Prestei pouca atenção em onde estávamos indo. Eu confiava no Robin. Fiz de tudo para manter afastada a imagem da expressão patética de David enquanto ele se debruçava e tentava seduzir a menina, me ignorando totalmente. Mas não fui capaz. As imagens daquela manhã se misturaram com a dos dias anteriores, quando fui chutada da campanha do perfume. Trocada por Mary Margart. Duas vezes. Minha respiração acelerou, o ar parecia não chegar aos pulmões, um leve tremor me sacudia.

Aquela garota estava começando a me irritar de verdade - se eu pudesse arrancava fora o coração daquela peste, e transformava em pó.

O carro parou, e eu olhei para a janela, saindo dos meus devaneios. Estávamos em frente a uma das minha lojas preferidas. Agradeci ao universo pelo presente que era Robin.

Desci do carro antes que ele pudesse dar a volta para abrir a porta para mim. As vendedoras ainda estavam arrumando a vitrine quando eu entrei e me olharam com cara de espanto. Provavelmente porque eu nunca:

a) saía na rua em roupas esportiva, e;

b) aparecia em público antes do meio-dia.

–Regina! Meu Deus, que delícia te ver logo cedo! - A gerente da loja correu ao meu encontro. - Como posso ajudá-la, querida?

–Preciso de algumas coisinhas. Algo atraente.

–Tudo fica atraente em você. - Ela sorriu de um jeito meio maternal.

E é por isso que eu gosto tanto de fazer compras.

Duas horas mais tarde eu saí da loja com 18 sacolas grandes.

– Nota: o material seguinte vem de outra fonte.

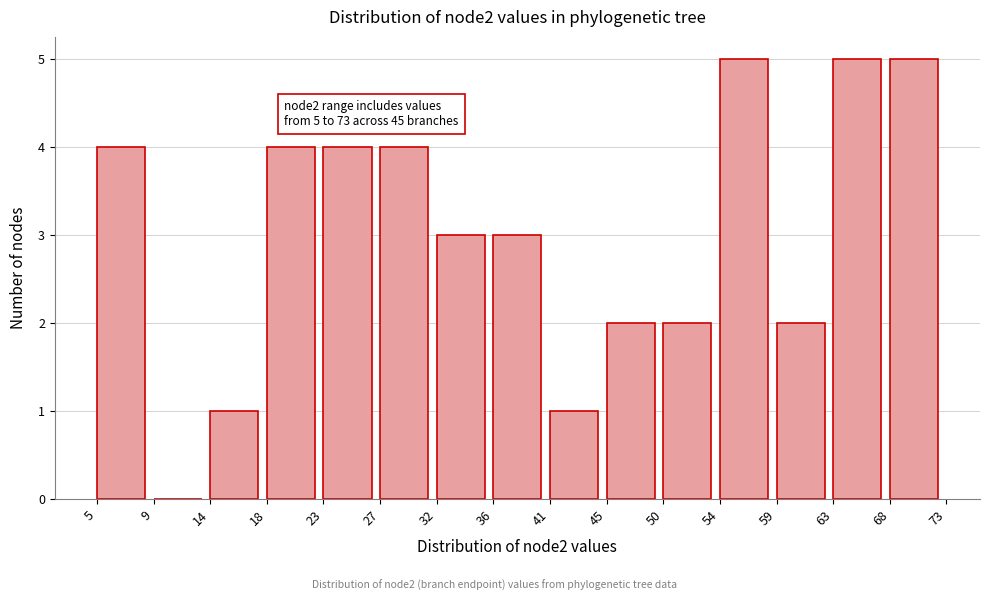

What is the maximum value shown in the chart?

5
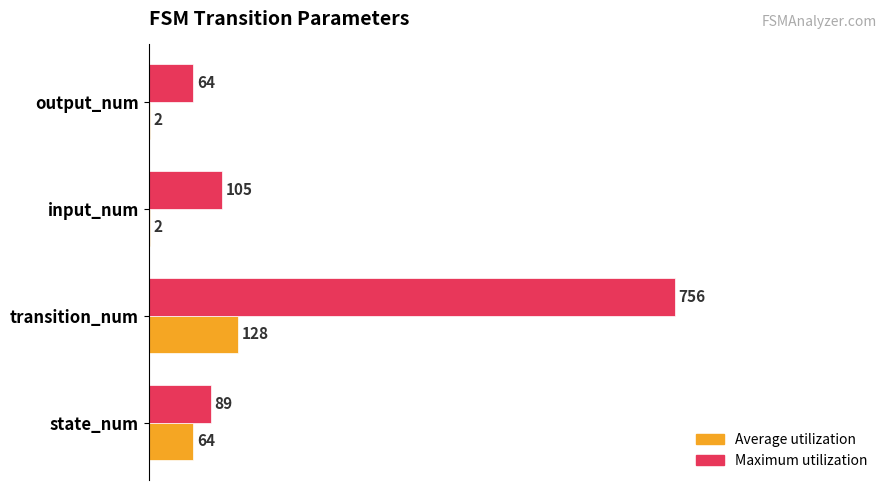

Count the number of categories in the chart.

4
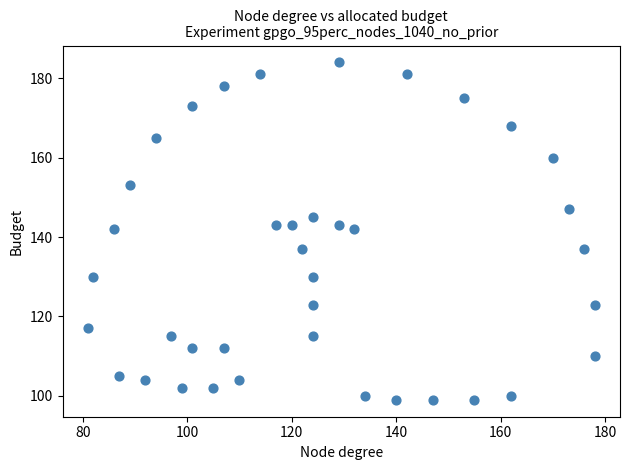

What is the range of Y values (max minus min)?

85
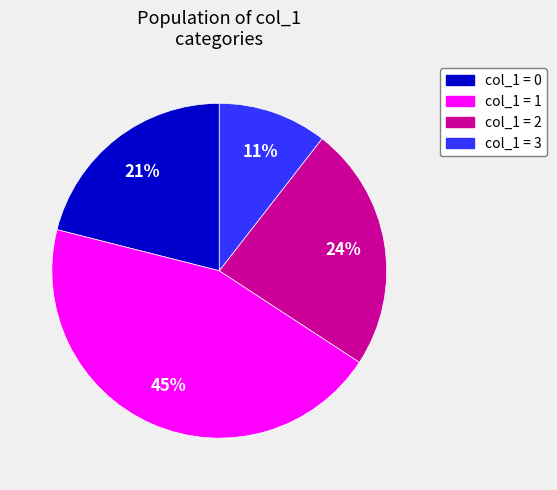

Is there a majority slice in this chart?

No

Não faça essa cara, cada um lida com a rejeição da sua maneira. Essa é a minha. Roupas e sapatos novos foram um ótimo antídoto para o que eu estava sentindo.

Robin estava encostado no carro, as pernas cruzadas na altura do tornozelos, as mãos apoiadas tamborilando o capô. Ele se endireitou logo que me viu passar pela porta.

–Tem mais alguma coisa? - Pegou as sacolas.

–Não só essas.

Ele relanceou minhas compras e sorriu de leve.

–Então não está tão ruim assim - zombou. - Dezoito não é um bom número pra você.

Era uma droga conviver com o Robin, às vezes.

–Você não sabe de nada, Robin - retruquei.

–Vão na mala ou...

–Comigo. Quero tudo perto de mim.

Acomodei-me ao lado das minhas novas aquisições, acariciando as pontas de papel de seda que escapavam das sacolas, e suspirei.

–Mais calma? - perguntou Robin, dando partida e me olhando pelo espelho retrovisor.

–Não muito.

–Quer falar sobre o que aconteceu?

–Não nessa vida.

–E Mary? Por que ela não veio com você?

–Por que está preocupado com ela, Robin? - perguntei, irritada. - Por acaso você também tem uma queda por ela? Porque vou logo avisando que você seria preso por pedofilia caso se envolvesse com aquela pestinha sem graça menor de idade.

Ás vezes você é tão absurda - respondeu ele com frieza.

Imagino que você ainda não tenha entendido minha relação com o Robin. Sinto muito, mas não posso te ajudar nisso. Eu mesma ainda não compreendi completamente, mas abordarei o assunto mais para frente. Juro. Sei que você está curioso, mas realmente preciso segui a história porque o pior ainda está por vir.

Ah, sim, existia algo muito pior que aquela coisinha ridícula chamada Mary Margaret roubar uma campanha que era minha e ganhar o coração do homem que eu decidi que seria meu.

Algo que transformou aquilo numa guerra pessoal.